_TASK DESCRIPTION:_ Say how many lines of the listing below hold the word "bubble". Give only that number.

_RECORDS TO USE:_
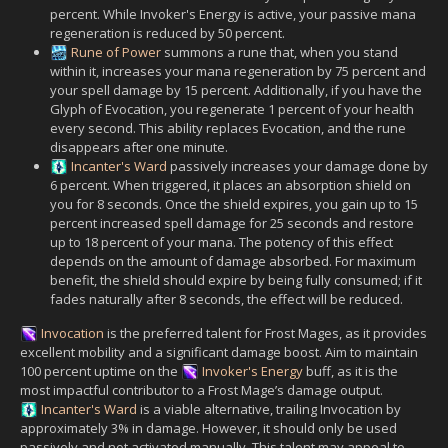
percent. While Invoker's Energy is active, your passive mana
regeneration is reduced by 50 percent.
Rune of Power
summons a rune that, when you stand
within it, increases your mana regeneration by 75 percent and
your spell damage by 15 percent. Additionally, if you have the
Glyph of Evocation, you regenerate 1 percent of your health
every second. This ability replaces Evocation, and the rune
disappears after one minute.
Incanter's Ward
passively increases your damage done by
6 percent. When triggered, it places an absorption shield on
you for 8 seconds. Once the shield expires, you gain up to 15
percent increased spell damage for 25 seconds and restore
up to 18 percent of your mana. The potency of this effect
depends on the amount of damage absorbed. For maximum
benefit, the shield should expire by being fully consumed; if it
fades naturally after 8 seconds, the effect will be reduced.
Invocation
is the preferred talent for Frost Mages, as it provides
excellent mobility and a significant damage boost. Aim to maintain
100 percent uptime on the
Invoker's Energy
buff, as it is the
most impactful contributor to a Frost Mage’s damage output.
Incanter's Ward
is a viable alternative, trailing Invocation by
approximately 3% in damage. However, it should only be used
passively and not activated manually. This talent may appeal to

...

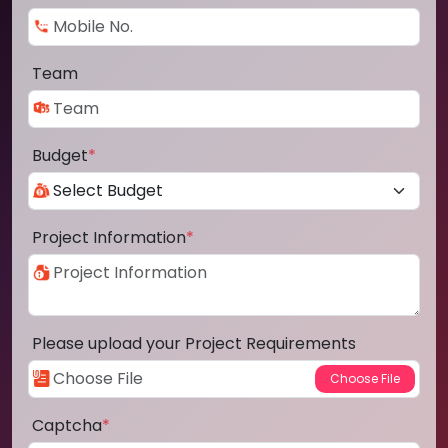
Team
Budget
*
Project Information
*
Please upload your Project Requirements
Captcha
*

--

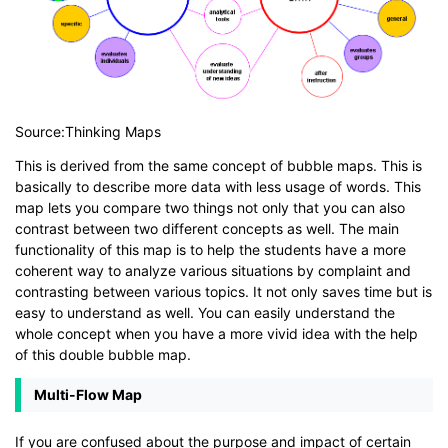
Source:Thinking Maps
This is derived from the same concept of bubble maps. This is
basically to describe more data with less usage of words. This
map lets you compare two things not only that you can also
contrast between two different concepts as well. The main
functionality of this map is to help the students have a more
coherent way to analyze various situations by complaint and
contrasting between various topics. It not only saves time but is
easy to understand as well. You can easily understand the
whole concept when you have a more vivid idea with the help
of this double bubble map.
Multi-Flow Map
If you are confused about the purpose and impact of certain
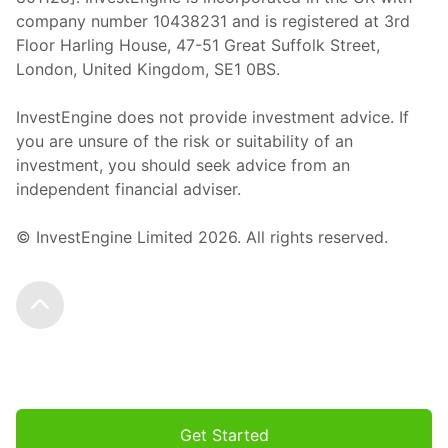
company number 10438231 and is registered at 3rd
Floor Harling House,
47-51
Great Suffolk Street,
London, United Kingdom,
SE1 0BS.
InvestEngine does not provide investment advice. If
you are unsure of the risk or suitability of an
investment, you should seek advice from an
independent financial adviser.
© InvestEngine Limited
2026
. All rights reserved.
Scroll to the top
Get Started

_ANSWER BOX:_ 2